【发布时间】:2020-03-13 19:58:51
【问题描述】:
我对 Python (Pandas) 比较陌生,我想用它来自动执行 Excel 任务并提高工作效率 :)
目前我正坐在 Excel 销售报告下方,其中“年份”是一个合并单元格。
| 2018 | 2019 |
| Product | January | February | March | April | January | February | March | April |
| A | 8 | 10 | 65 | 50 | 8 | 10 | 65 | 50 |
| B | 9 | 10 | 65 | 50 | 8 | 63 | 65 | 50 |
| C | 7 | 10 | 65 | 50 | 8 | 10 | 65 | 50 |
| D | 8 | 10 | 65 | 50 | 8 | 10 | 65 | 50 |
现在我想将报告重塑为堆叠格式,然后我可以将其写回 Excel,并用于进一步分析:
Product | Year | Month | Values
A | 2018 | January | 8
B | 2018 | February| 9
我的想法是创建一个数据框并使用 pd.melt()
不幸的是,我在尝试创建数据框时已经在第一步失败了。
“年份”只写在 2 个单元格中,其余显示“未命名 x”。
import pandas as pd
// change console output
desired_width = 320
pd.set_option("display.width", desired_width)

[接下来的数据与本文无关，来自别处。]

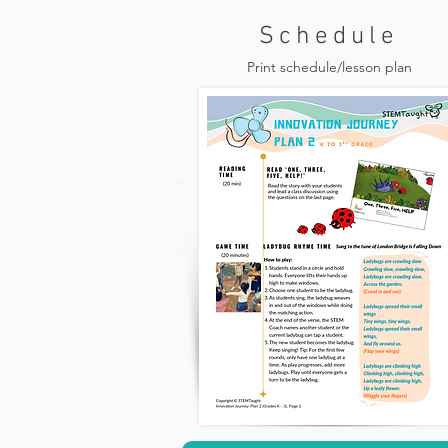
Schedule
Print schedule/lesson plan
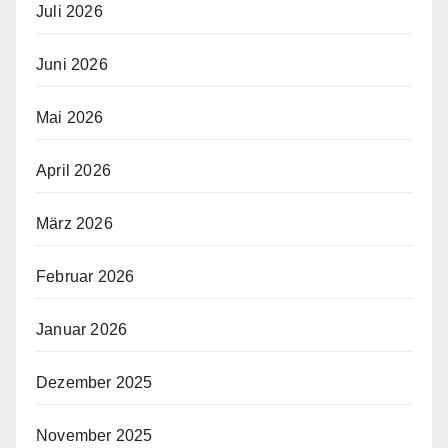
Juli 2026
Juni 2026
Mai 2026
April 2026
März 2026
Februar 2026
Januar 2026
Dezember 2025
November 2025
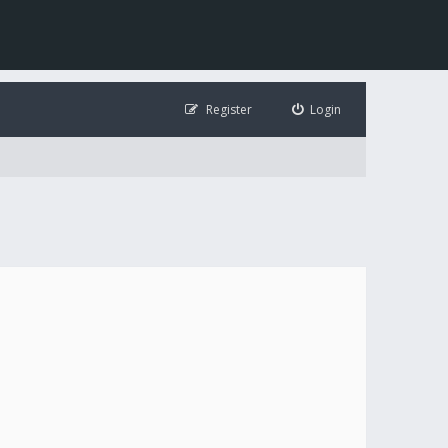
Register
Login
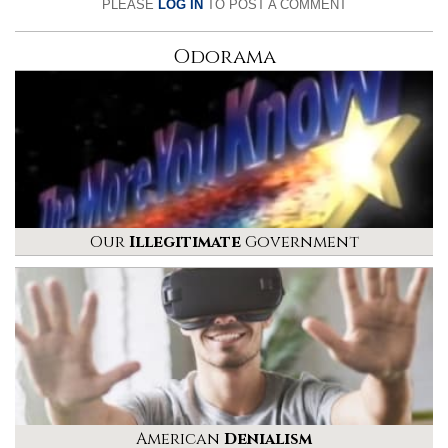
PLEASE
LOG IN
TO POST A COMMENT
Odorama
Our
Illegitimate
Government
American
Denialism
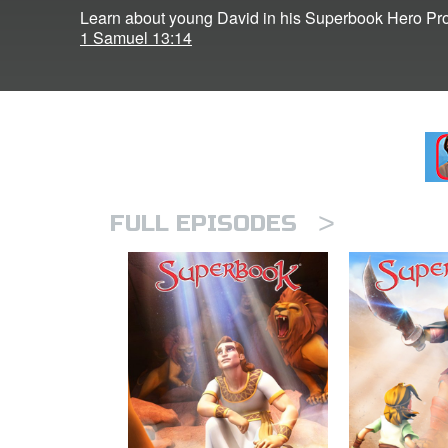
Learn about young David in his Superbook Hero Prof
1 Samuel 13:14
>
FULL EPISODES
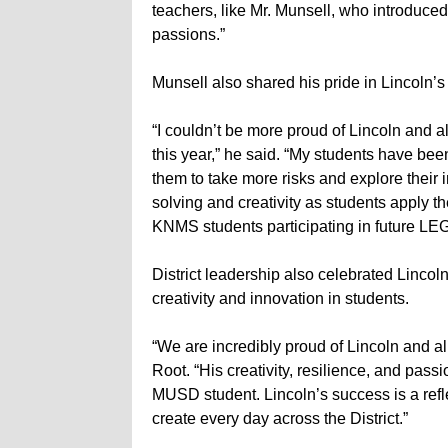
teachers, like Mr. Munsell, who introduce
passions.”
Munsell also shared his pride in Lincoln’
“I couldn’t be more proud of Lincoln and 
this year,” he said. “My students have bee
them to take more risks and explore their
solving and creativity as students apply the
KNMS students participating in future LE
District leadership also celebrated Lincol
creativity and innovation in students.
“We are incredibly proud of Lincoln and a
Root. “His creativity, resilience, and pass
MUSD student. Lincoln’s success is a refl
create every day across the District.”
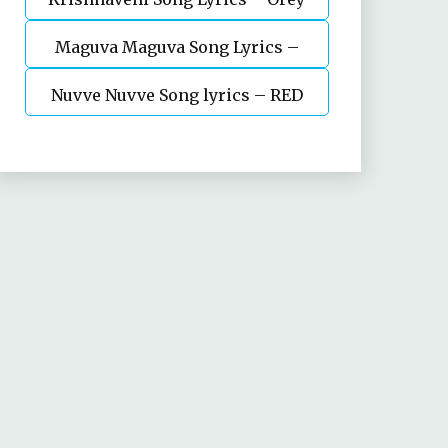
Maguva Maguva Song Lyrics –
bujjiga
Nuvve Nuvve Song lyrics – RED
Vakeelsaab || Pavan kalyan
Movie – Ram pothineni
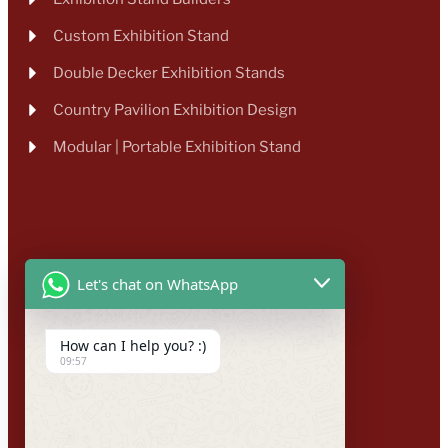
Custom Exhibition Stand
Double Decker Exhibition Stands
Country Pavilion Exhibition Design
Modular | Portable Exhibition Stand
Let's chat on WhatsApp
How can I help you? :)
09:57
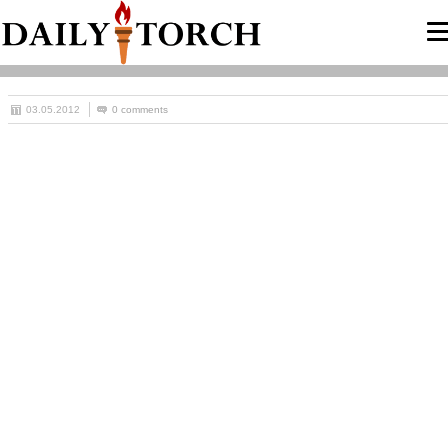
03.05.2012
0 comments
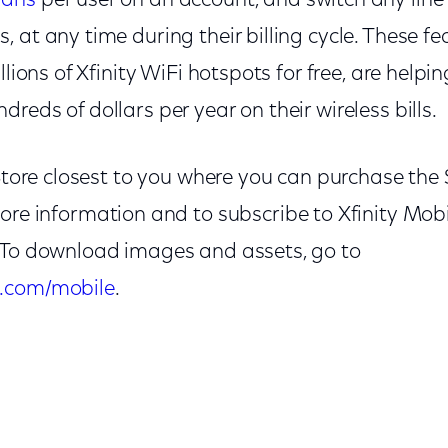
lans
per user on an account, and switch any lin
 at any time during their billing cycle. These fe
llions of Xfinity WiFi hotspots for free, are helpi
reds of dollars per year on their wireless bills.
y Store closest to you where you can purchase t
more information and to subscribe to Xfinity Mobi
. To download images and assets, go to
.com/mobile
.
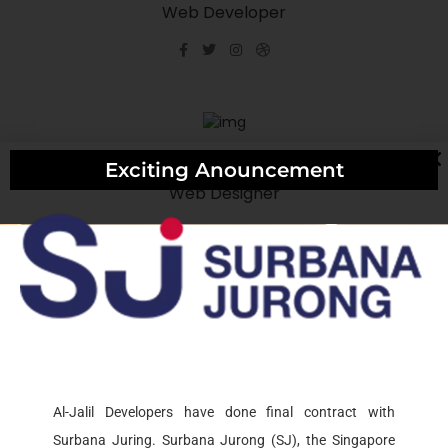
Web Developer
Rock Alane
Exciting Anouncement
Web Designer
Rock Alane
Web Designer
Al-Jalil Developers have done final contract with
Surbana Juring. Surbana Jurong (SJ), the Singapore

pd.set_option("display.max_columns", 30)
//Read Excel file and create dataframe
df = pd.read_excel("Stackoverflow_example.xlsx")
print(df)
Unnamed: 0 2018 Unnamed: 2 Unnamed: 3 Unnamed: 4 2019 Unnamed: 6 Unnamed: 7 Unnamed: 8
0 Product January February March April January February March April
1 A 8 10 65 50 8 10 65 50
2 B 9 10 65 50 8 63 65 50
3 C 7 10 65 50 8 10 65 50
4 D 8 10 65 50 8 10 65 50
如果有人能帮助我解决这个问题,那就太好了。
非常感谢。
编辑:
添加 header=[0,1], index_col=[0] 有效,但我仍在努力寻找将其转换为堆叠格式的方法.....
import pandas as pd
desired_width = 320
pd.set_option("display.width", desired_width)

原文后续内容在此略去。